Treatment for COVID-19 can mainly be divided into two types depending on the targets: SARS-CoV-2, and systemic inflammation induced by the virus. Intravenous immunoglobulin (IVIG) contains human Igs, mainly IgG, that are pooled from plasma of healthy donors. The compound provides passive immunity and modulates immune functions. Currently, IVIG is widely used in life-threatening infections in patients with primary and secondary immune deficiencies, and autoimmune/inflammatory disorders [16]. The possible effects of IVIG to fight viral infections, including COVID-19, has been recently reviewed and highlighted that there are many limitations for evaluating its efficacy [17]. It remains currently unclear whether pre-evaluation of endogenous Ig levels is a valid biomarker to target COVID-19 patients suitable for adjunct treatment with IVIG.
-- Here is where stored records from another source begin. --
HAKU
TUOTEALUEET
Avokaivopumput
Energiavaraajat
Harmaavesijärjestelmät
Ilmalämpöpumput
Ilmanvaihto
The limitations of the present study should be acknowledged. Firstly, the number of patients was relatively small, but larger compared to other prospective studies [6]. The OR (95% CI) of IgG levels from the multivariate model analysis were close to 1, however statistically significant. This may be related to the small sample size. We did not calculate the sample size prior to the study. The power of the study was calculated post hoc and the observed power was 84.5%. The study was single-centered, and the generalization of our results remains to be demonstrated. Finally, single Ig measurements (on admission) were performed. Serial Ig analysis might better identify IgG deficient patients, since the nadir in its levels may have occurred later during the course of the disease.

5 Conclusion

In our cohort, subnormal endogenous IgG levels in mild-to-critical adult patients with COVID-19 might be independently associated with a reduced survival. Whether measurement of IgG could be used as a stratification marker for IVIG therapy to prevent disease progression and improve patients’ prognosis needs to be investigated.